In the foreground—frame left—stands a soldier in camouflage fatigues. The greens and browns of his shirt and helmet are muted by dust and road grime. There’s a pack of cigarettes tucked away in his breast pocket. He’s holding his right hand out toward the camera, blocking the view of his face.
Instead of eyes and nose and mouth, we see only the clean white flesh of his palm.

An assault rifle is strapped across the soldier’s chest.

There’s a pink bunny sticker visible on the gun’s butt.

Getting into the city was easy. Surprisingly easy.

Ostensibly, the whole perimeter is under military lockdown. There are huge, well-manned checkpoints on I-90, blocking entrance to the east and west, right at the Spokane County border. There, I-90 becomes a forty-mile stretch of dead highway, a severed artery in the heart of America, blocking traffic on the Washington State side of the Washington—Idaho border.

I first tried the direct approach, driving east from Seattle.

There was very little to catch my eye between Seattle and Spokane: Snoqualmie Pass, still dressed in autumnal browns; the Columbia River, seated in its vast, water-etched gorge. But most of eastern Washington was pure boredom. Nothing but dead grass and industrialized agriculture, stretching on for miles and miles and miles.

Traffic began to thin as I hit the middle of the state. Most of the remaining vehicles were military vehicles. I watched long convoys of Jeeps, transports, and drab-green tractor-trailers shooting west, back toward Seattle. They had I-90 pretty much to themselves and didn’t seem too concerned about the posted speed limits. Once, about fifty miles shy of the city, an open-backed transport passed, heading in my direction.

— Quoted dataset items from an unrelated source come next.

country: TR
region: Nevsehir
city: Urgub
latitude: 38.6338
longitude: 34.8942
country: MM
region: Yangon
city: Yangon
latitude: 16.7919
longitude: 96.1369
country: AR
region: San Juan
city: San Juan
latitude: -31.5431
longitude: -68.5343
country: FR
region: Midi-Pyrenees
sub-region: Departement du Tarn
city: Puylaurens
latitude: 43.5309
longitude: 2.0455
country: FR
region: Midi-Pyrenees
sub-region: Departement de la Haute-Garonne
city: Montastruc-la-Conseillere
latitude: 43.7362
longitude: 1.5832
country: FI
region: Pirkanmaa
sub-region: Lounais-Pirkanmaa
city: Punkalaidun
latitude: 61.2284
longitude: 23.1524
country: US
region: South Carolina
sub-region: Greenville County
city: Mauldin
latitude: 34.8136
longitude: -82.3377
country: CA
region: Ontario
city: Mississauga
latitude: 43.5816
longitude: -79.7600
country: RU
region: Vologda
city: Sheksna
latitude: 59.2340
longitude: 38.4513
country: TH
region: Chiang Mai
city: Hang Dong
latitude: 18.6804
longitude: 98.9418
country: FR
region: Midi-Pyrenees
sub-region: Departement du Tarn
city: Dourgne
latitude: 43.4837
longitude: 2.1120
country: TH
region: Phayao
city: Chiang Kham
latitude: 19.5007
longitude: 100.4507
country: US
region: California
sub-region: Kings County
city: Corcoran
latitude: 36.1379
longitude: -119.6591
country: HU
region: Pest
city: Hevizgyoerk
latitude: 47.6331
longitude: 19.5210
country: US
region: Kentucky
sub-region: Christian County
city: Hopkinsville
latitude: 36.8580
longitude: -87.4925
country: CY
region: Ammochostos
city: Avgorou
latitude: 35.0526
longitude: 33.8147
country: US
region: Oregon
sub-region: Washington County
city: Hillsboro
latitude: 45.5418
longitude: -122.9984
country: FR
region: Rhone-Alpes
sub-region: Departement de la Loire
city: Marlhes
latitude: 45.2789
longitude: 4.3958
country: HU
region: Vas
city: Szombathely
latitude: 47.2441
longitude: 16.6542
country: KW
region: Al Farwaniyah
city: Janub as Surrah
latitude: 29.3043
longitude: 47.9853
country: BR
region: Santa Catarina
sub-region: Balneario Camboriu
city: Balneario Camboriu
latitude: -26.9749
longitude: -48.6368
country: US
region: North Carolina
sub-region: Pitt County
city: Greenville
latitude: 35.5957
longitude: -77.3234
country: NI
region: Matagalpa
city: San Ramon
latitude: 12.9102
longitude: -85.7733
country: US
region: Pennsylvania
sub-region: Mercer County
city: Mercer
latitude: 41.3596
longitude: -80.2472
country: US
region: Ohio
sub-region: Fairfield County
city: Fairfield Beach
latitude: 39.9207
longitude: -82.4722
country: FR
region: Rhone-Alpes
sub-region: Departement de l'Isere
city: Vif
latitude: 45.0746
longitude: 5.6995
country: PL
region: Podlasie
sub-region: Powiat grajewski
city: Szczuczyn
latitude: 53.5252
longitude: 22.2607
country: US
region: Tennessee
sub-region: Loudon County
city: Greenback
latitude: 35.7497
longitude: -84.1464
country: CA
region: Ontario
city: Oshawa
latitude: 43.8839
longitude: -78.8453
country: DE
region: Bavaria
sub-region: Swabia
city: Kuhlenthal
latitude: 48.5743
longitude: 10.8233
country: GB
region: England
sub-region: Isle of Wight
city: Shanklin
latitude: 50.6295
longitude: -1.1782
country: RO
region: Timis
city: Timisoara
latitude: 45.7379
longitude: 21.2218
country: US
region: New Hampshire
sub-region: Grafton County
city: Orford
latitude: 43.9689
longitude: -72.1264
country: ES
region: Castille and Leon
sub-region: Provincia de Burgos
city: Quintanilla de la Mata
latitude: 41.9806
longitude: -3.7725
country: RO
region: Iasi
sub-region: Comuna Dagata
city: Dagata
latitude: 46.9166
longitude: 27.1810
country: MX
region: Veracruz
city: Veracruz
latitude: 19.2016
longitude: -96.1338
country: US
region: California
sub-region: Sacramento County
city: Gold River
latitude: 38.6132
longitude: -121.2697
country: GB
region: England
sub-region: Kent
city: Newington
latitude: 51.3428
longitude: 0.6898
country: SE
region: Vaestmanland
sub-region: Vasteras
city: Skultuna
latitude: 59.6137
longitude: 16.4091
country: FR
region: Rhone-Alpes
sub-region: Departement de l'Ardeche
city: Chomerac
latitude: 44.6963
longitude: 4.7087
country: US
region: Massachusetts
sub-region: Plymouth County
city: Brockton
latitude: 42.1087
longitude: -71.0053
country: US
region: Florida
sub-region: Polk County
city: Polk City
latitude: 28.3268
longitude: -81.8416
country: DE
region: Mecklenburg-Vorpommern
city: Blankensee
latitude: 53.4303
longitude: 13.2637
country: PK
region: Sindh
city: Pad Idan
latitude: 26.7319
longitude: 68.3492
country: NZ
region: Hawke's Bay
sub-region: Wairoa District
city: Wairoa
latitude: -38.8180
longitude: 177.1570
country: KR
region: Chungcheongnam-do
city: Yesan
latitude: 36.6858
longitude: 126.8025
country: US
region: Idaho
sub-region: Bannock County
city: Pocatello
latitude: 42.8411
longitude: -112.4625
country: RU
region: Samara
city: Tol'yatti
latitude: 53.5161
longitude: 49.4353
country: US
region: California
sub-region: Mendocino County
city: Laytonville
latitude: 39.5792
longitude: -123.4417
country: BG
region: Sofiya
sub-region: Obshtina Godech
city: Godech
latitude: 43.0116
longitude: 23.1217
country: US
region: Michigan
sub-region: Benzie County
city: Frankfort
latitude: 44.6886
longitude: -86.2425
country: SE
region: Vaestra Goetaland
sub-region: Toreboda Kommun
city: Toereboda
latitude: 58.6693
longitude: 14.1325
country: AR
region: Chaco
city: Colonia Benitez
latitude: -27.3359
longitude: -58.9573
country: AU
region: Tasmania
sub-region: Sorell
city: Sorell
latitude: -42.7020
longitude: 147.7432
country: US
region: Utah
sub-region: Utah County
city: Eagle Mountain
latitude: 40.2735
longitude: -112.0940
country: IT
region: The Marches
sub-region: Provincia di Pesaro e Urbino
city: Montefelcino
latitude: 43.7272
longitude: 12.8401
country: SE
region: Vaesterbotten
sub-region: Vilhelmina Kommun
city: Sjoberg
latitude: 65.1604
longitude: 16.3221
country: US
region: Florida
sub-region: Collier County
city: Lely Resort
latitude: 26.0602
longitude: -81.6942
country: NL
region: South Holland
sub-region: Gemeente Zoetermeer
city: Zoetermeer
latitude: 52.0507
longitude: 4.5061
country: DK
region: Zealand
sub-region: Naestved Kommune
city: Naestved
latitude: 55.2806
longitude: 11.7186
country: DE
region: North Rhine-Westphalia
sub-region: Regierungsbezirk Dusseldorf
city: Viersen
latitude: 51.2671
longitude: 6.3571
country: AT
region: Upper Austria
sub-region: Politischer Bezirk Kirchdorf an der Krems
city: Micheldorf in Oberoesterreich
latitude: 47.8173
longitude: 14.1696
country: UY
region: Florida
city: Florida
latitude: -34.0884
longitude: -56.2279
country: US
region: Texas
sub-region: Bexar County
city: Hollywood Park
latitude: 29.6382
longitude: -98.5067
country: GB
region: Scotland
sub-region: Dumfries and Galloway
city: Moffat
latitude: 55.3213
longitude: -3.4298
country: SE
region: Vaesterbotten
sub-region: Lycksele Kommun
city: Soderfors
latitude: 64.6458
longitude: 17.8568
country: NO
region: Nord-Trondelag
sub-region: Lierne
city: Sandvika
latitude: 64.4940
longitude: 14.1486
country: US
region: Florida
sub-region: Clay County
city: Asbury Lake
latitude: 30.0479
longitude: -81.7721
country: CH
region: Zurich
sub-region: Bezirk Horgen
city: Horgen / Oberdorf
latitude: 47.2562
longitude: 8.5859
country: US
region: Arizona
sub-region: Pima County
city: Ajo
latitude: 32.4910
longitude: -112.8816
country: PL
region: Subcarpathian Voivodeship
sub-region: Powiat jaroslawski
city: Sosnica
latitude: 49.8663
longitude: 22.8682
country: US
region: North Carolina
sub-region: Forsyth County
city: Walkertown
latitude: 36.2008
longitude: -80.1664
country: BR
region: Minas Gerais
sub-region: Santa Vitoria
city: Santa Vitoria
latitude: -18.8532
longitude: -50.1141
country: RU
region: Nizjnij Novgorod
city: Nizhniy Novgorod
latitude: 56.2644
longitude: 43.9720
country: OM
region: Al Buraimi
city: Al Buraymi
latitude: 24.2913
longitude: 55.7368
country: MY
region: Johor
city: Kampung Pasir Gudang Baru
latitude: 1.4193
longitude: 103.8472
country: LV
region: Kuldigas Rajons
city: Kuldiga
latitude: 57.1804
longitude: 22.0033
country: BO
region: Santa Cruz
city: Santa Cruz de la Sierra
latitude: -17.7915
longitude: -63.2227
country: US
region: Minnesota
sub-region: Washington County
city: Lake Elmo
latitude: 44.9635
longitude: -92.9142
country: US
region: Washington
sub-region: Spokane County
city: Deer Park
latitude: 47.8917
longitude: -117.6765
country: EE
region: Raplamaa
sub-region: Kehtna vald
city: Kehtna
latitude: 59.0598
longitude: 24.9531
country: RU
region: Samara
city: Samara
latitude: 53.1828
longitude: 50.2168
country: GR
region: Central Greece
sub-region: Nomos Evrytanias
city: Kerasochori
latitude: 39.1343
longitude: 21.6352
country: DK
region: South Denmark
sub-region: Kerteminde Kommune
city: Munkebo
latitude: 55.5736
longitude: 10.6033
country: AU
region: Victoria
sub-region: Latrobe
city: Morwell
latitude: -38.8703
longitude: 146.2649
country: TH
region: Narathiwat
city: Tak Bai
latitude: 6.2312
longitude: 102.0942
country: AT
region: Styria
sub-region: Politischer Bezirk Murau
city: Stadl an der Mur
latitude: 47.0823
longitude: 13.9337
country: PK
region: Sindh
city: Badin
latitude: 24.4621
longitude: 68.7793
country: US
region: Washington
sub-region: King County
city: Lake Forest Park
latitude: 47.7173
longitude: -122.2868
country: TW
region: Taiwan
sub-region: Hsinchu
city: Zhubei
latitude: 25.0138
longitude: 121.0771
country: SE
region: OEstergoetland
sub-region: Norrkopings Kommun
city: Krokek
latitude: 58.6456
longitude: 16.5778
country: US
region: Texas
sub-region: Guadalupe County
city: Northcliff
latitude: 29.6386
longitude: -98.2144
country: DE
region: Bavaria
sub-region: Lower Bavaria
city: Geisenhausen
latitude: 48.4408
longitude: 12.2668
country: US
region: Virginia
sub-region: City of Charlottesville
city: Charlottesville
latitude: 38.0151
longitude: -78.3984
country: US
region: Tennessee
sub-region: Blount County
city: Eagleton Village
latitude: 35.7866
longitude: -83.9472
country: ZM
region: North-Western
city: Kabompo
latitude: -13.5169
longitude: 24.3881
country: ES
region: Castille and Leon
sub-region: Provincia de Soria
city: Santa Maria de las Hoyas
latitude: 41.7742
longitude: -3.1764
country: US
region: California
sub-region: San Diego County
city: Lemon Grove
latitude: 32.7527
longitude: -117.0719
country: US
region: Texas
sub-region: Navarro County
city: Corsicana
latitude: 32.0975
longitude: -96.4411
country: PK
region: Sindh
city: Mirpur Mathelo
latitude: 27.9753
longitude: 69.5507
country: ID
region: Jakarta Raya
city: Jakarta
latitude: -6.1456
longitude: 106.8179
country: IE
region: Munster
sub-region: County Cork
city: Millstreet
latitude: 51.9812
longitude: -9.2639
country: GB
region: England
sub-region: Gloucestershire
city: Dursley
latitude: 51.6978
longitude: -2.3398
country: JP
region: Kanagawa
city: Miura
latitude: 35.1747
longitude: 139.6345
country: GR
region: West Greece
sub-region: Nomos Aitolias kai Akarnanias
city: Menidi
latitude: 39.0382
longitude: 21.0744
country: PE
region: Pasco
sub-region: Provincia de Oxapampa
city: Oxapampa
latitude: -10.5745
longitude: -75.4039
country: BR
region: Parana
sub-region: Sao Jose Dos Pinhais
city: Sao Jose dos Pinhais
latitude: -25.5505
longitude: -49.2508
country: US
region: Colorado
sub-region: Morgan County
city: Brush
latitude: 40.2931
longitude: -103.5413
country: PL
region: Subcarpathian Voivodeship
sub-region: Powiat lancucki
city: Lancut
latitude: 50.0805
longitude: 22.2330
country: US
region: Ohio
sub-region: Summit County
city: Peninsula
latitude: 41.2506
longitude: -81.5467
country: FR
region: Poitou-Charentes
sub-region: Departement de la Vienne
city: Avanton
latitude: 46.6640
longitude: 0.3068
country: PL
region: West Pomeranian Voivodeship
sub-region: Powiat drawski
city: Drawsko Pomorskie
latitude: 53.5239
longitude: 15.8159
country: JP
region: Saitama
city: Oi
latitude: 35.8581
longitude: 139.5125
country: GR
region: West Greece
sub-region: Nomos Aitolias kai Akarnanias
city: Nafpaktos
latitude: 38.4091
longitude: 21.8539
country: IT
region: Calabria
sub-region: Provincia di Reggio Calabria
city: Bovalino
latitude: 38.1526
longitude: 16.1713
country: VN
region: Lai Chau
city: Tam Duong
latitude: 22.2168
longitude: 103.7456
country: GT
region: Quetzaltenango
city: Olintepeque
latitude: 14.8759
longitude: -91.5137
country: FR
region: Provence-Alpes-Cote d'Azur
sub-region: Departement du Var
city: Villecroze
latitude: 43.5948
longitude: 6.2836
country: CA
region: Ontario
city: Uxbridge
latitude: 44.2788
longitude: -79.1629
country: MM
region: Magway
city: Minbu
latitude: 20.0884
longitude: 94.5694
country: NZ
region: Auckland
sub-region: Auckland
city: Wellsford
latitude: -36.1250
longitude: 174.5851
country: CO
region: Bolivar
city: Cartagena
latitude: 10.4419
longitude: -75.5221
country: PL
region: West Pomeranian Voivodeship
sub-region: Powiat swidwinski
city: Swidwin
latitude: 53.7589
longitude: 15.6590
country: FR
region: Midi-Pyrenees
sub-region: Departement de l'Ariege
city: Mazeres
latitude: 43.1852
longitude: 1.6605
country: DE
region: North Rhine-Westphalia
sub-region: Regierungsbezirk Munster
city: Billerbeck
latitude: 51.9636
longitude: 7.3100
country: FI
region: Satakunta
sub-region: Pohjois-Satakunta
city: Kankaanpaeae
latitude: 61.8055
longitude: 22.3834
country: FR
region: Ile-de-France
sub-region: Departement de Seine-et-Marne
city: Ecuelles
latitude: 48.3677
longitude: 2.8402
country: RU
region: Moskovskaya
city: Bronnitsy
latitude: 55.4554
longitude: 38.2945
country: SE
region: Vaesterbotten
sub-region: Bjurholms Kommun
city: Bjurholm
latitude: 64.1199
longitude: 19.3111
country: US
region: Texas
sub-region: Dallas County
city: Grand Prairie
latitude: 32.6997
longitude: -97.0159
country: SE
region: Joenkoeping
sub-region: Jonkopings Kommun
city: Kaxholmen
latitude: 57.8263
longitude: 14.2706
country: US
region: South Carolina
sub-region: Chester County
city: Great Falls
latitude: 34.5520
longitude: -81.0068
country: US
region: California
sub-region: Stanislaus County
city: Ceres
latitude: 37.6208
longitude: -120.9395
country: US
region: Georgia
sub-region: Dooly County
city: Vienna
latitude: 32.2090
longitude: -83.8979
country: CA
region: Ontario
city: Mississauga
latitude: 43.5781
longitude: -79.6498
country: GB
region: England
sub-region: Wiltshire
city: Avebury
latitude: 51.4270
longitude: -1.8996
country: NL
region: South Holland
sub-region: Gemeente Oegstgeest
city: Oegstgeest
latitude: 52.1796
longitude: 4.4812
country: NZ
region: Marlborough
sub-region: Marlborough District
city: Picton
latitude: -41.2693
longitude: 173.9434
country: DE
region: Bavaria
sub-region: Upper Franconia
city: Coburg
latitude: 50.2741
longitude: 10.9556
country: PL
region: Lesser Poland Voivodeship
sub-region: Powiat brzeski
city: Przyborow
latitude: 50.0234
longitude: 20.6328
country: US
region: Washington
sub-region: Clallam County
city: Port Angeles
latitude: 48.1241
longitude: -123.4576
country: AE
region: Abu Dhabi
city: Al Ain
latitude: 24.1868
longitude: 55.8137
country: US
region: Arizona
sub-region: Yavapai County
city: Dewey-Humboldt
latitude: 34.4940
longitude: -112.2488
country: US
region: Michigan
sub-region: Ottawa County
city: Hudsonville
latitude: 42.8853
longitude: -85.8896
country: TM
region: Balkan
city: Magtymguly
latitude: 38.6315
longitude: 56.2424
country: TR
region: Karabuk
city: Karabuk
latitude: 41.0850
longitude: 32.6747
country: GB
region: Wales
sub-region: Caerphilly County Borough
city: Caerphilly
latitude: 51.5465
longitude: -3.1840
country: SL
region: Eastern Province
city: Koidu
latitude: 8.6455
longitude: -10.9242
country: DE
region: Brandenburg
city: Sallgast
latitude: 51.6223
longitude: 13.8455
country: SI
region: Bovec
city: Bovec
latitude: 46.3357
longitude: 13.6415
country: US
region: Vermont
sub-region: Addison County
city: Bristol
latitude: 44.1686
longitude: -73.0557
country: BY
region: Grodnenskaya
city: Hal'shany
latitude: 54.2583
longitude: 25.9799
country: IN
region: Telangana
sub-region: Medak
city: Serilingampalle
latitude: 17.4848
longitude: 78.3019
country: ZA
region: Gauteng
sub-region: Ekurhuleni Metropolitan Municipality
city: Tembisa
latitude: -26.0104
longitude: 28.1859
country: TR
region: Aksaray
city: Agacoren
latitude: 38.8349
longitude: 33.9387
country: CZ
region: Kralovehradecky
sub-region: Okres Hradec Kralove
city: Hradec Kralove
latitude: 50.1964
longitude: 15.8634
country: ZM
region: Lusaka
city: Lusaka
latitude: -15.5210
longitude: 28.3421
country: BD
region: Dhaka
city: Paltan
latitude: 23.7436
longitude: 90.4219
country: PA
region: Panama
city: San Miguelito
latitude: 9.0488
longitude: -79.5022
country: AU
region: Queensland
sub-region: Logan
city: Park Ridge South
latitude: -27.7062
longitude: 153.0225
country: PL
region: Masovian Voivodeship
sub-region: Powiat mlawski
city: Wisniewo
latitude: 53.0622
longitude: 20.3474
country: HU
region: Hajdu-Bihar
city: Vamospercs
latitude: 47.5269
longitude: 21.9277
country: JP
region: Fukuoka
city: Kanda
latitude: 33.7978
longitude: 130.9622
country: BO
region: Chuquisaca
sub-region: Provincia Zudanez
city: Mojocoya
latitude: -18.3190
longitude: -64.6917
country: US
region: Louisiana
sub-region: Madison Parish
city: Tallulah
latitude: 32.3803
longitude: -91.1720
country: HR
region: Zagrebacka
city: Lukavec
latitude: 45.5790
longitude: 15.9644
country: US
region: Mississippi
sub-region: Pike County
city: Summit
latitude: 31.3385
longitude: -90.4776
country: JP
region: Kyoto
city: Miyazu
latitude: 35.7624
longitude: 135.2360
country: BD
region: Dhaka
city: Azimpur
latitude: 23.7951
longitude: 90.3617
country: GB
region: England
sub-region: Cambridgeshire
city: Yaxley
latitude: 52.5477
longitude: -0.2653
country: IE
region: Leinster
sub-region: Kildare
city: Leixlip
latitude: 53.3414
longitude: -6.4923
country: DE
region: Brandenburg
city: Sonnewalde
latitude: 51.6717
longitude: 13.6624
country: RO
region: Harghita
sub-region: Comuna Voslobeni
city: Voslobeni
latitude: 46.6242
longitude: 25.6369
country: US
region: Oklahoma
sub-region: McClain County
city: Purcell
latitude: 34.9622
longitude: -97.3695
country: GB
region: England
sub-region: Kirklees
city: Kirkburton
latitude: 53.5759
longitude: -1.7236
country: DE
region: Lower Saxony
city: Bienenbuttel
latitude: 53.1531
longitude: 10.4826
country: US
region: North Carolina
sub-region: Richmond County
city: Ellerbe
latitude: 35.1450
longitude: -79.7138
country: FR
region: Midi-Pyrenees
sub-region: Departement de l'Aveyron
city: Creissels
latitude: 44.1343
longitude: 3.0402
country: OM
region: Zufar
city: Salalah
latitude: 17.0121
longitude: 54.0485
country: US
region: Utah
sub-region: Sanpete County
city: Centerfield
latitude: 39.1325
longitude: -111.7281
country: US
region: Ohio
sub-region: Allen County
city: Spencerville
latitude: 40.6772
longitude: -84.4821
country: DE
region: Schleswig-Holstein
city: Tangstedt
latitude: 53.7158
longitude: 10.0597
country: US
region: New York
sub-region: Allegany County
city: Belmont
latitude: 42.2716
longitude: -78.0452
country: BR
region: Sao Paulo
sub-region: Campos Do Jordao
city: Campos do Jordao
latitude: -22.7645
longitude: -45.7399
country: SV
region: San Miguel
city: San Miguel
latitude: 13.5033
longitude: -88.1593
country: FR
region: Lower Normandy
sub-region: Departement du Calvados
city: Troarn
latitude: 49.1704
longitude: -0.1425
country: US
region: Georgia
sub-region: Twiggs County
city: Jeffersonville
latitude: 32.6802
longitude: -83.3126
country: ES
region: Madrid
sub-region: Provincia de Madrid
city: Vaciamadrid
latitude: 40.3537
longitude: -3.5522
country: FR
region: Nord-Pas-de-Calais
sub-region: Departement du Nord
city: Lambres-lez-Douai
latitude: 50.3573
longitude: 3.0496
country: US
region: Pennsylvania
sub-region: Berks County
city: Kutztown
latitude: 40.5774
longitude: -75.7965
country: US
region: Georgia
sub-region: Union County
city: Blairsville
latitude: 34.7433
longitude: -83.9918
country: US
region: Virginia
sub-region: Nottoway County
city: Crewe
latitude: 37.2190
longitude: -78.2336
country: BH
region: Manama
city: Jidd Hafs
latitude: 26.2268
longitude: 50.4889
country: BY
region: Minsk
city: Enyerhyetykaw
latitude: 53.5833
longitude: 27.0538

It swerved around my
car, easily hitting 110 mph in the far left lane, and suddenly I found a dozen helmeted soldiers staring back at me over the waist-high tailgate. They all had bored, empty expressions on their faces. What did they know about their destination, I wondered, about the place looming up ahead? Were they privy to government secrets, to the things we mere civilians couldn’t possibly know? Or were they, too, wandering around in the dark? I guessed the latter.